The farm lane dead-ends into another. They turn left. The interstate is now some distance off; she can no longer hear it, but she can see traffic rolling somberly along in rows, like mourners at a funeral that happened long ago and far away. The road surface beneath her feet turns to reddish gravel, cutting across a barren plain studded with shadscale and tangled mountain mahogany toward a distant, low-slung hill. Confronted with another T intersection, she turns right, to the west and further away from the interstate, the scene of her humiliation. Walking determinedly, Jenna tries to persuade herself that the woman had not been badly hurt. She has calmed down, tells herself she will have to be careful.
The road slides along the edge of an alkali flat and then into a valley. A bluff of red rock hangs over layers of chalky rock. Before long, they come to a sign that points to dinosaur tracks. Neither of the runaways has ever heard of dinosaurs. The elders tore those sections out of their school textbooks. Along with other bits.
They continue to a place where two bald ridges, several stories high, converge to form a V through which the road passes to a plain on the other side. There is a trail along the roadside with signs explaining that Parowan Gap features one of the largest collections of native rock art in America, a complex system that combines a uniquely aligned natural environment with petroglyphs carved thousands of years ago. Jenna is a good reader, but this information makes little sense to her.
Jenna knows that God will resurrect the good Indians who were killed by bad white people. In return for their salvation, the Indians will protect the Latter-Day Saints, God’s chosen people. In the last days, the arisen Indians will be set loose to get their revenge on the bad white people who ruined Paradise. The Indians will join with the Chosen and become the foundation of a new age of peace.
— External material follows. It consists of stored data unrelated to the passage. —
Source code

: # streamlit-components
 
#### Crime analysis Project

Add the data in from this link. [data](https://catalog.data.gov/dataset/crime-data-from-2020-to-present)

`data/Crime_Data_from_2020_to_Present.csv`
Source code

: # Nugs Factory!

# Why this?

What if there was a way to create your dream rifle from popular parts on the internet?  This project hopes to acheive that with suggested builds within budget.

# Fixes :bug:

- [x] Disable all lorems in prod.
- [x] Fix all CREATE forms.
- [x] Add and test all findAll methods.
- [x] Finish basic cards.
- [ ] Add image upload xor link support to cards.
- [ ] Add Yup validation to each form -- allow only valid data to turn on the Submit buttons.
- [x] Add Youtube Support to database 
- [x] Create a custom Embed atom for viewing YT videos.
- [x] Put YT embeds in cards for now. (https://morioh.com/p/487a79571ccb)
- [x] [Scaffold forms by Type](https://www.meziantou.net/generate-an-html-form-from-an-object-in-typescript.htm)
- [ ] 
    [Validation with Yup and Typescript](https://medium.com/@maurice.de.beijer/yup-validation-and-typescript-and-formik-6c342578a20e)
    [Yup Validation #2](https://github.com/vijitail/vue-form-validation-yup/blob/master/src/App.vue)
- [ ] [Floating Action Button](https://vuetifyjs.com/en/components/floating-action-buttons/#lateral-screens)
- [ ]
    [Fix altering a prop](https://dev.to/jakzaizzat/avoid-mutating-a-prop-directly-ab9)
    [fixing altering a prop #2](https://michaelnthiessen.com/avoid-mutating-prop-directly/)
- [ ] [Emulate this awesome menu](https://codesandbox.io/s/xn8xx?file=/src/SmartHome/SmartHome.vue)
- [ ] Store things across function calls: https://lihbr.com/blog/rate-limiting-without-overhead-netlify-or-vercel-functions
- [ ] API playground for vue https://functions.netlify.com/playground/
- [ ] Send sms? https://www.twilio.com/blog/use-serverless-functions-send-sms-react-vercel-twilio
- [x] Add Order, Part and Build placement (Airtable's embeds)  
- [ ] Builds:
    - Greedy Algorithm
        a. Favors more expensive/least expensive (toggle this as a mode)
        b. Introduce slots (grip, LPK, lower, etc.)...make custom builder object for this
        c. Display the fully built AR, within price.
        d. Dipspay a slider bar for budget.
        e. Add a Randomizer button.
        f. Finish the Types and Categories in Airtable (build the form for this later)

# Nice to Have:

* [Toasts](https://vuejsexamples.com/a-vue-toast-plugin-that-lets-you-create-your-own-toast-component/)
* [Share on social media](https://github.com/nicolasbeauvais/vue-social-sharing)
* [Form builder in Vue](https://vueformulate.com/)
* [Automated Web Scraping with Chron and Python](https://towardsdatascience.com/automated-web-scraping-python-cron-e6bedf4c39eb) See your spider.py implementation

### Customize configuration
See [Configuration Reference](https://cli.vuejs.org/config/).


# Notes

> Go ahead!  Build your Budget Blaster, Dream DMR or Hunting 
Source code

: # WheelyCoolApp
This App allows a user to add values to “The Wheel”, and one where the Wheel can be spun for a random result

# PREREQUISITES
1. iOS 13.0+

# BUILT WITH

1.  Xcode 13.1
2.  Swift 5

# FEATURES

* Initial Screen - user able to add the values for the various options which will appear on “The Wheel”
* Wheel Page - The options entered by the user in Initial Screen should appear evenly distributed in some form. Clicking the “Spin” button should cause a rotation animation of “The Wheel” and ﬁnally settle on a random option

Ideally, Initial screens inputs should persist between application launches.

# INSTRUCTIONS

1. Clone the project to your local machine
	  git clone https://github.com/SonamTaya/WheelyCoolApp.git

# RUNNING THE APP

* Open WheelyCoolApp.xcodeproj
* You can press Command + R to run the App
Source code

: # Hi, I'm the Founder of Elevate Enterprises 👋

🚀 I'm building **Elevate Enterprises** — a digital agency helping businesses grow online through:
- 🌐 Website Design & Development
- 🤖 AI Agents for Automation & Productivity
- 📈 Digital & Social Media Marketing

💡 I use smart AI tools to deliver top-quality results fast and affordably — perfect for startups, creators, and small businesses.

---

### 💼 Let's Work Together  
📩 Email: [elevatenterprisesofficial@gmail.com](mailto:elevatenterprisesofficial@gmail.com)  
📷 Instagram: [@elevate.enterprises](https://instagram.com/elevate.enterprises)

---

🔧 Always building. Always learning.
One of her favorite games as a young girl was apocalypse, a version of hide-and-seek with cosmological overtones. The children would dash about looking for places to hide from the forces of evil that were being unleashed upon them. Just as all appeared lost, and warplanes began to bomb and strafe the children, the resurrected Indians would come to their rescue.
For about 30 minutes, Jesse and Jenna ran laughing and exploring hiding places among the petroglyphs of Parowan Gap on a gentle April mid-day, until they were inevitably rescued by righteous Indians. This went so well that they decided to go back to the dinosaur tracks, which were more secluded, a little further away from the road. When they got there, they nestled down in soft grass and warm breezes flowing across pink cliffrose flowers toward the gap.
They fell asleep with the knowledge that they had been saved, again, from the apocalypse.